- **Activity**: Your answer should be the line containing "X139325952Y-71277419D02*" and every line after it to the end of the records below, word for word.

★ ★ ★ ★ ★ ★ ★

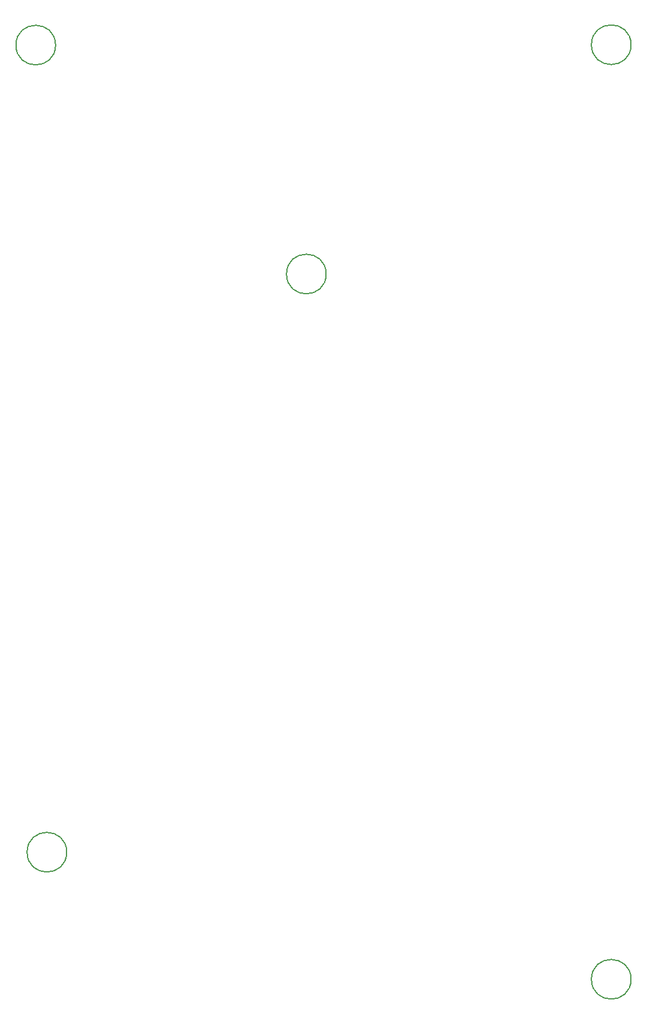
<source format=gbr>
%TF.GenerationSoftware,KiCad,Pcbnew,7.0.11-7.0.11~ubuntu22.04.1*%
%TF.CreationDate,2024-08-01T20:44:47-04:00*%
%TF.ProjectId,coleco_original,636f6c65-636f-45f6-9f72-6967696e616c,DEV*%
%TF.SameCoordinates,Original*%
%TF.FileFunction,Other,Comment*%
%FSLAX46Y46*%
G04 Gerber Fmt 4.6, Leading zero omitted, Abs format (unit mm)*
G04 Created by KiCad (PCBNEW 7.0.11-7.0.11~ubuntu22.04.1) date 2024-08-01 20:44:47*
%MOMM*%
%LPD*%
G01*
G04 APERTURE LIST*
%ADD10C,0.150000*%
G04 APERTURE END LIST*
D10*
%TO.C,H6*%
X156266800Y-51955000D02*
G75*
G03*
X150666800Y-51955000I-2800000J0D01*
G01*
X150666800Y-51955000D02*
G75*
G03*
X156266800Y-51955000I2800000J0D01*
G01*
%TO.C,H2*%
X76510800Y-166051800D02*
G75*
G03*
X70910800Y-166051800I-2800000J0D01*
G01*
X70910800Y-166051800D02*
G75*
G03*
X76510800Y-166051800I2800000J0D01*
G01*
%TO.C,H7*%
X113175700Y-84352700D02*
G75*
G03*
X107575700Y-84352700I-2800000J0D01*
G01*
X107575700Y-84352700D02*
G75*
G03*
X113175700Y-84352700I2800000J0D01*
G01*
%TO.C,H4*%
X74936000Y-52005800D02*
G75*
G03*
X69336000Y-52005800I-2800000J0D01*
G01*
X69336000Y-52005800D02*
G75*
G03*
X74936000Y-52005800I2800000J0D01*
G01*
%TO.C,H1*%
X156266800Y-184009600D02*
G75*
G03*
X150666800Y-184009600I-2800000J0D01*
G01*
X150666800Y-184009600D02*
G75*
G03*
X156266800Y-184009600I2800000J0D01*
G01*
%TD*%
M02*

</source>
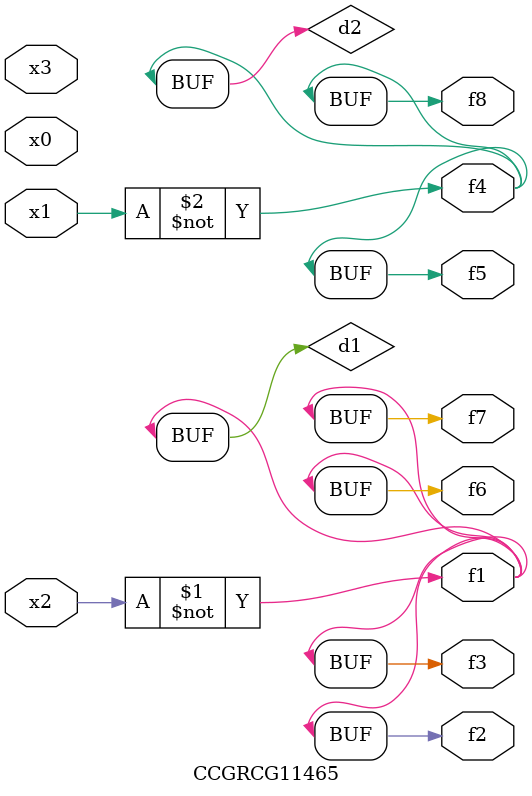
<source format=v>
module CCGRCG11465(
	input x0, x1, x2, x3,
	output f1, f2, f3, f4, f5, f6, f7, f8
);

	wire d1, d2;

	xnor (d1, x2);
	not (d2, x1);
	assign f1 = d1;
	assign f2 = d1;
	assign f3 = d1;
	assign f4 = d2;
	assign f5 = d2;
	assign f6 = d1;
	assign f7 = d1;
	assign f8 = d2;
endmodule

</source>
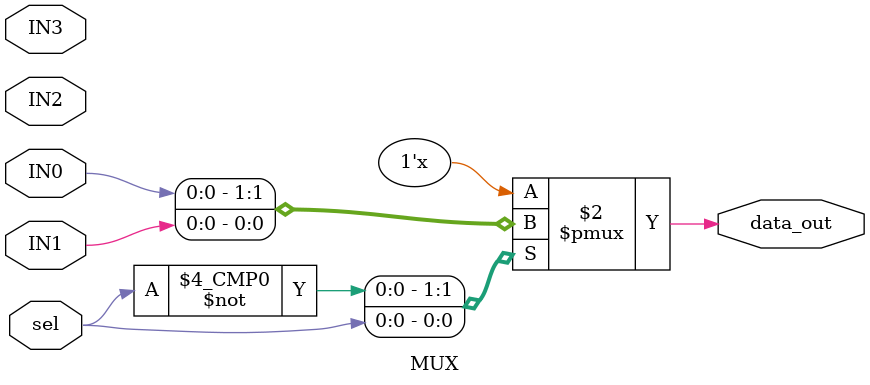
<source format=v>
module MUX #(
    parameter WIDTH = 1, // Width of the Mux,
    parameter NUM_INPUTS = 2  // Default Number of Inputs
    )(
    input  [WIDTH-1:0] IN0,
    input  [WIDTH-1:0] IN1,
    input  [WIDTH-1:0] IN2,
    input  [WIDTH-1:0] IN3,
    input  [$clog2(NUM_INPUTS)-1:0] sel,
    output reg [WIDTH-1:0] data_out
);
    always @(*) begin
        case (sel)
            2'b00: data_out = IN0;
            2'b01: data_out = IN1;
            2'b10: data_out = IN2;
            2'b11: data_out = IN3;
            default: data_out = {WIDTH{1'b0}}; // Default case
        endcase
    end

endmodule
</source>
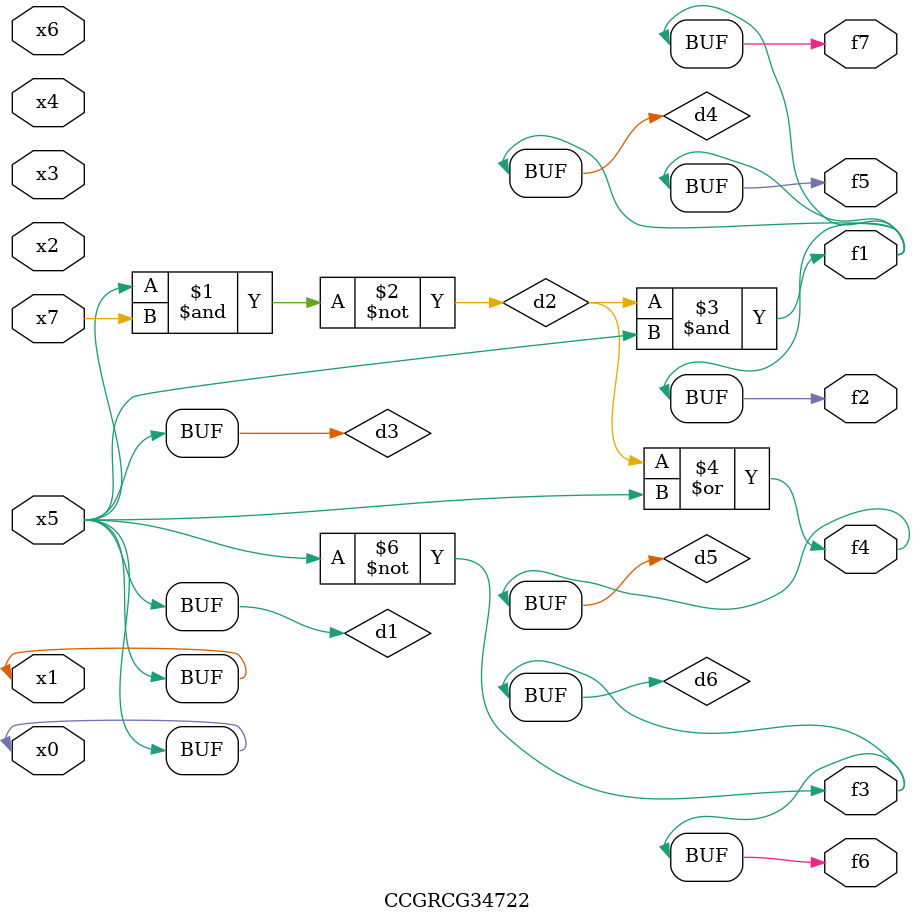
<source format=v>
module CCGRCG34722(
	input x0, x1, x2, x3, x4, x5, x6, x7,
	output f1, f2, f3, f4, f5, f6, f7
);

	wire d1, d2, d3, d4, d5, d6;

	buf (d1, x0, x5);
	nand (d2, x5, x7);
	buf (d3, x0, x1);
	and (d4, d2, d3);
	or (d5, d2, d3);
	nor (d6, d1, d3);
	assign f1 = d4;
	assign f2 = d4;
	assign f3 = d6;
	assign f4 = d5;
	assign f5 = d4;
	assign f6 = d6;
	assign f7 = d4;
endmodule

</source>
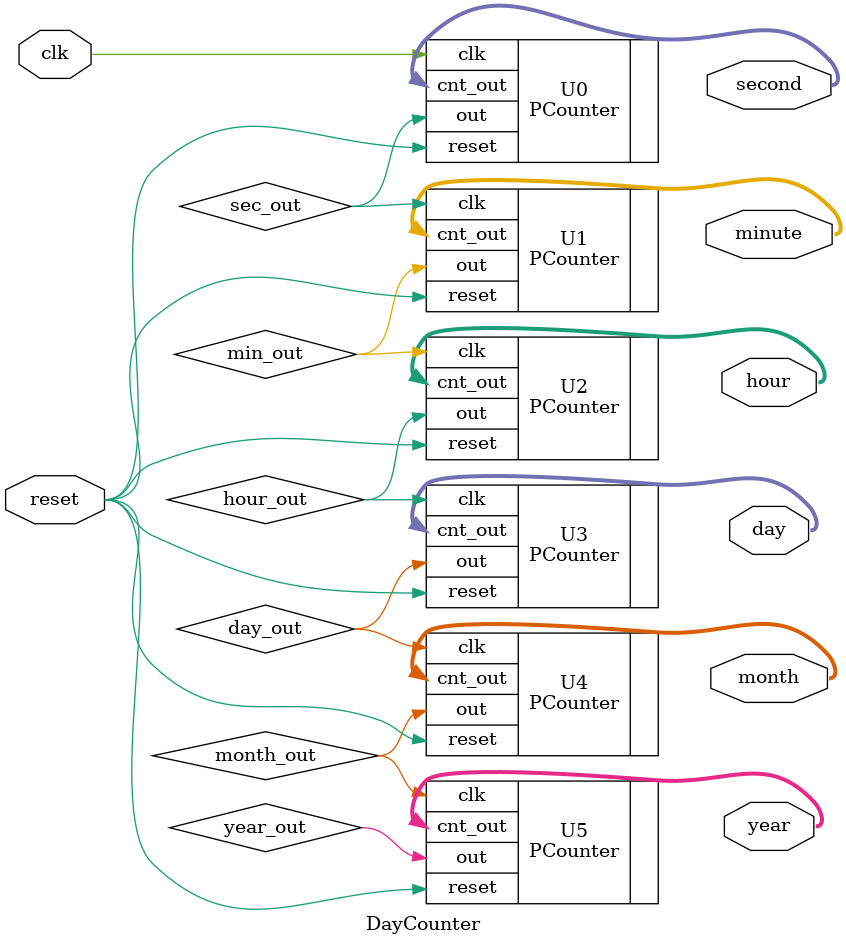
<source format=v>
module DayCounter(input clk, reset, output [5:0] second,minute, output [4:0] hour,day, output[3:0] month, output [6:0] year);
	// minute and second are maximum 59 => 6 bit
	// hour is maximum 23 and day is maximum 29 => 5 bit
	// month is maximum 11 => 4 bit
	// year is unbounded but e.g. maximum is 99 then it should become a century => 7 bit
	wire year_out,month_out,day_out,hour_out,min_out,sec_out;

	//second
	PCounter #(.MAX_SIZE(6),.p(59)) U0 (.clk(clk),.cnt_out(second),.out(sec_out),.reset(reset));

	//minute
	PCounter #(.MAX_SIZE(6),.p(59)) U1 (.clk(sec_out),.cnt_out(minute),.out(min_out),.reset(reset));

	//hour
	PCounter #(.MAX_SIZE(5),.p(23)) U2 (.clk(min_out),.cnt_out(hour),.out(hour_out),.reset(reset));

	//day
	PCounter #(.MAX_SIZE(5),.p(29)) U3 (.clk(hour_out),.cnt_out(day),.out(day_out),.reset(reset));

	//month
	PCounter #(.MAX_SIZE(4),.p(11)) U4 (.clk(day_out),.cnt_out(month),.out(month_out),.reset(reset));

	//year
	PCounter #(.MAX_SIZE(7),.p(99)) U5 (.clk(month_out),.cnt_out(year),.out(year_out),.reset(reset));

endmodule
</source>
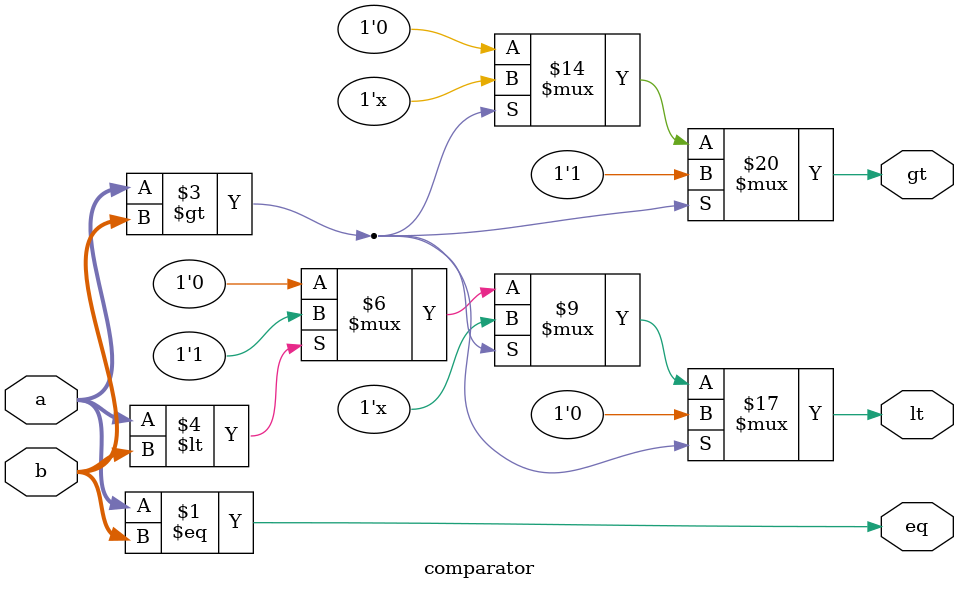
<source format=v>
module comparator (
    a,b,eq,lt,gt
);
    input [3:0] a;
    input [3:0] b;
    output reg lt,gt;
    output eq;

    assign eq = a == b;

    always @(*) begin
        if (a > b) begin
            gt = 1;
            lt = 0;
        end
        else if(a < b) begin
            gt = 0;
            lt = 1;
        end
        else begin
            gt = 0;
            lt = 0;
        end
    end
endmodule
</source>
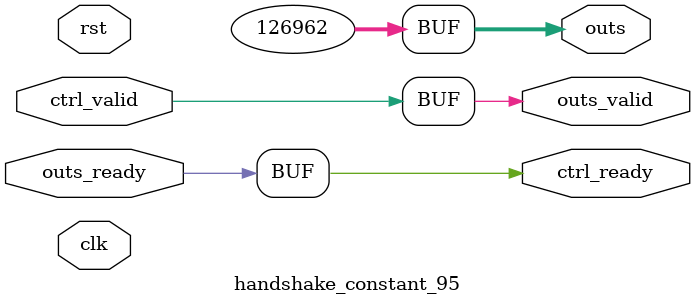
<source format=v>
`timescale 1ns / 1ps
module handshake_constant_95 #(
  parameter DATA_WIDTH = 32  // Default set to 32 bits
) (
  input                       clk,
  input                       rst,
  // Input Channel
  input                       ctrl_valid,
  output                      ctrl_ready,
  // Output Channel
  output [DATA_WIDTH - 1 : 0] outs,
  output                      outs_valid,
  input                       outs_ready
);
  assign outs       = 17'b11110111111110010;
  assign outs_valid = ctrl_valid;
  assign ctrl_ready = outs_ready;

endmodule

</source>
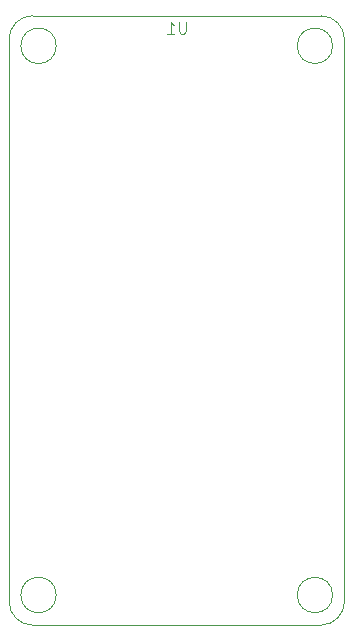
<source format=gbr>
%TF.GenerationSoftware,KiCad,Pcbnew,7.0.8-7.0.8~ubuntu22.04.1*%
%TF.CreationDate,2023-12-23T17:01:05+01:00*%
%TF.ProjectId,Smart_Light,536d6172-745f-44c6-9967-68742e6b6963,rev?*%
%TF.SameCoordinates,Original*%
%TF.FileFunction,Legend,Bot*%
%TF.FilePolarity,Positive*%
%FSLAX46Y46*%
G04 Gerber Fmt 4.6, Leading zero omitted, Abs format (unit mm)*
G04 Created by KiCad (PCBNEW 7.0.8-7.0.8~ubuntu22.04.1) date 2023-12-23 17:01:05*
%MOMM*%
%LPD*%
G01*
G04 APERTURE LIST*
%ADD10C,0.100000*%
G04 APERTURE END LIST*
D10*
X139706904Y-70277419D02*
X139706904Y-71086942D01*
X139706904Y-71086942D02*
X139659285Y-71182180D01*
X139659285Y-71182180D02*
X139611666Y-71229800D01*
X139611666Y-71229800D02*
X139516428Y-71277419D01*
X139516428Y-71277419D02*
X139325952Y-71277419D01*
X139325952Y-71277419D02*
X139230714Y-71229800D01*
X139230714Y-71229800D02*
X139183095Y-71182180D01*
X139183095Y-71182180D02*
X139135476Y-71086942D01*
X139135476Y-71086942D02*
X139135476Y-70277419D01*
X138135476Y-71277419D02*
X138706904Y-71277419D01*
X138421190Y-71277419D02*
X138421190Y-70277419D01*
X138421190Y-70277419D02*
X138516428Y-70420276D01*
X138516428Y-70420276D02*
X138611666Y-70515514D01*
X138611666Y-70515514D02*
X138706904Y-70563133D01*
%TO.C,U1*%
X153145000Y-119360000D02*
X153145000Y-71760000D01*
X151145000Y-69760000D02*
X126745000Y-69760000D01*
X126745000Y-121360000D02*
X151145000Y-121360000D01*
X124745000Y-71760000D02*
X124745000Y-119360000D01*
X151145000Y-121360000D02*
G75*
G03*
X153145000Y-119360000I1J1999999D01*
G01*
X153145000Y-71760000D02*
G75*
G03*
X151145000Y-69760000I-1999999J1D01*
G01*
X124745000Y-119360000D02*
G75*
G03*
X126745000Y-121360000I2000000J0D01*
G01*
X126745000Y-69760000D02*
G75*
G03*
X124745000Y-71760000I0J-2000000D01*
G01*
X152145000Y-118810000D02*
G75*
G03*
X152145000Y-118810000I-1500000J0D01*
G01*
X152145000Y-72310000D02*
G75*
G03*
X152145000Y-72310000I-1500000J0D01*
G01*
X128745000Y-118810000D02*
G75*
G03*
X128745000Y-118810000I-1500000J0D01*
G01*
X128745000Y-72310000D02*
G75*
G03*
X128745000Y-72310000I-1500000J0D01*
G01*
%TD*%
M02*

</source>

★ ★ ★ ★ ★ ★ ★

- **Answer box**:
X139325952Y-71277419D02*
X139230714Y-71229800D01*
X139230714Y-71229800D02*
X139183095Y-71182180D01*
X139183095Y-71182180D02*
X139135476Y-71086942D01*
X139135476Y-71086942D02*
X139135476Y-70277419D01*
X138135476Y-71277419D02*
X138706904Y-71277419D01*
X138421190Y-71277419D02*
X138421190Y-70277419D01*
X138421190Y-70277419D02*
X138516428Y-70420276D01*
X138516428Y-70420276D02*
X138611666Y-70515514D01*
X138611666Y-70515514D02*
X138706904Y-70563133D01*
%TO.C,U1*%
X153145000Y-119360000D02*
X153145000Y-71760000D01*
X151145000Y-69760000D02*
X126745000Y-69760000D01*
X126745000Y-121360000D02*
X151145000Y-121360000D01*
X124745000Y-71760000D02*
X124745000Y-119360000D01*
X151145000Y-121360000D02*
G75*
G03*
X153145000Y-119360000I1J1999999D01*
G01*
X153145000Y-71760000D02*
G75*
G03*
X151145000Y-69760000I-1999999J1D01*
G01*
X124745000Y-119360000D02*
G75*
G03*
X126745000Y-121360000I2000000J0D01*
G01*
X126745000Y-69760000D02*
G75*
G03*
X124745000Y-71760000I0J-2000000D01*
G01*
X152145000Y-118810000D02*
G75*
G03*
X152145000Y-118810000I-1500000J0D01*
G01*
X152145000Y-72310000D02*
G75*
G03*
X152145000Y-72310000I-1500000J0D01*
G01*
X128745000Y-118810000D02*
G75*
G03*
X128745000Y-118810000I-1500000J0D01*
G01*
X128745000Y-72310000D02*
G75*
G03*
X128745000Y-72310000I-1500000J0D01*
G01*
%TD*%
M02*

</source>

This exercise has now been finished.